Il y a d'autres éléments moins arthuriens mais qui viennent peut-être de la Prydain de Lloyd Alexander comme une Truie Géante (qui serait une déesse maternelle et qui abrite l'Auberge Itinérante des Sept Péchés, peut-être aussi une allusion à Henwen, la Truie mythique dont l'enfant félin tua Arthur dans certaines versions apocryphes). Je soupçonne quand même dans les clins d'oeil de Suzuki une érudition assez vaste et éclectique. 

C'est un shonen, ce qui implique donc des combats interminables et des discours répétitifs sur les niveaux respectifs comme des commentaires sportifs faits pour créer un faux suspense ("il est d'une puissance incroyable, encore plus que X, je n'y arriverai jamais... blablabla"). Il y a aussi les signes culturels d'une sexualité japonaise adolescente aux codes si différents des nôtres où le héros et personnage globalement "positif" Meliodas ne cesse de palper, d'objectiver et harceler la Princesse Elizabeth en bas résille, avec une perversité sadique sans supposer son consentement, ou alors de nombreux personnages féminins qui demeurent bloqués à un stade de lolitas comme Elaine ou en un sens la Géante Diane.
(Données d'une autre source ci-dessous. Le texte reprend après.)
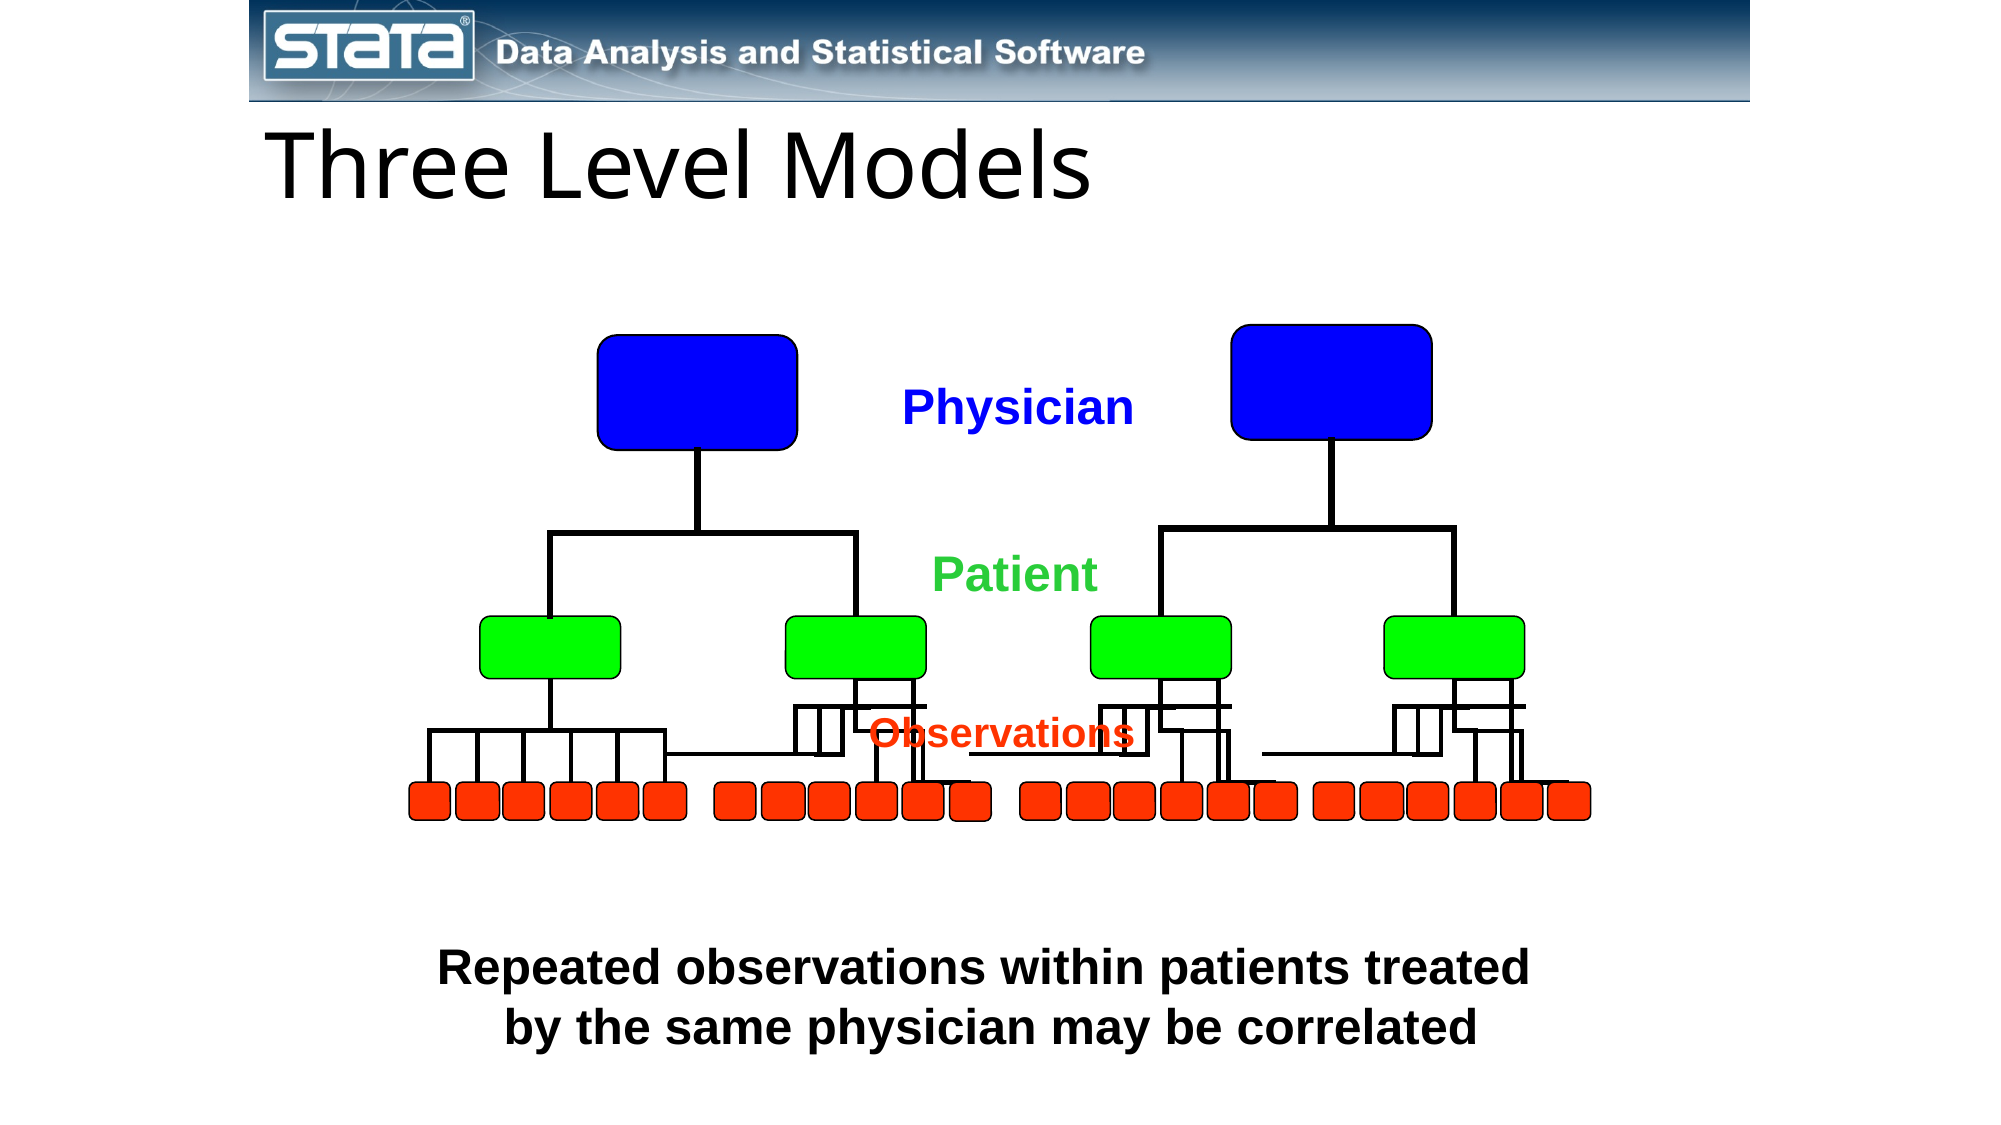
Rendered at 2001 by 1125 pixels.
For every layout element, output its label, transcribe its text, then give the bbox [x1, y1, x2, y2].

picture [249, 0, 1750, 102]
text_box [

Je ne veux pas porter de jugement trop rapide, l'érotisation ecchi des mangas (et le fan service) n'est peut-être pas toujours plus malsaine pour les adolescents que le refoulement extrême de la Ligne claire belge catholique ou l'érotisation légèrement plus allusive des anciens comics avant leur évolution vers un medium de nostalgie. Mais il est clair que cela m'empêcherait pour le moment de le montrer à mes jeunes enfants. 

Malgré cela, les nombreuses histoires d'amour sont parfois intéressantes. Pas tellement celle entre Elizabeth et Meliodas (où Elizabeth est trop passive) mais celle entre Ban et Elaine, celle entre Gowther et Nadja (la soeur défunte du Roi de Lyonesse) ou entre Diane et le Roi des Fées (qui s'est enfermé dans une relation impossible en voulant la préserver et qui a créé sans le vouloir le triangle amoureux avec Meliodas). 

mardi 20 juillet 2021

Cité réticulaire

Une très jolie carte d'une Cité féérique de campagne de jeu de rôle, Gossamer, par l'illustrateur (et professeur de littérature fantastique à UBC à Vancouver) Jonathan Newell, l'équivalent de 80 pages dessinées qui ont été assemblées (vue d'ensemble). Il est aussi l'auteur de Genial Jack, un cadre de campagne fantastique à la Gulliver qui se déroule dans le ventre d'un Léviathan. 

Il a mis en ligne d'autres cartes de Hex, sa cité magique créée sur les anciennes Ruines des Archives des Bibliothécaires, la cité des sorciers d'Erubescence ou la Côte des Plumes. C'est incroyablement impressionnant si on aime ce genre de fantasy à la Gormenghast, plus proche de versions romantiques sombres de contes de fées que de fantaisie héroïque. 

mercredi 7 juillet 2021

Le prétendu TSR

 Axelle Bouet (l'autrice et illustratrice des Chants de Loss) a un article sur la controverse de la nouvelle compagnie qui se fait appeler "TSR" mais aussi sur les trolls réactionnaires francophones dans notre hobby du jeu de rôle (qui commence à être contaminé aussi par des dérives de "guerre culturelle" qu'on trouvait plus dans le discours "masculiniste" du jeu vidéo). On peut compléter aussi par ce thread sur twitter qui résume la situation juridique. Il y a 3 TSR : Wizards of the Coast est toujours propriétaire des droits de la TSR Hobbies originel et de D&D, mais en 2011 une seconde compagnie TSR Games qui a publié le jeu Top Secret et vient depuis le 3 juillet de changer de nom pour se faire appeler Solarian Games, mais depuis 2020 Ernest Gygax et LaNasa possèdent à nouveau le trademark de TSR sans leurs jeux (même s'ils prétendent pouvoir développer à nouveau Star Frontiers, ce qui paraît confus légalement).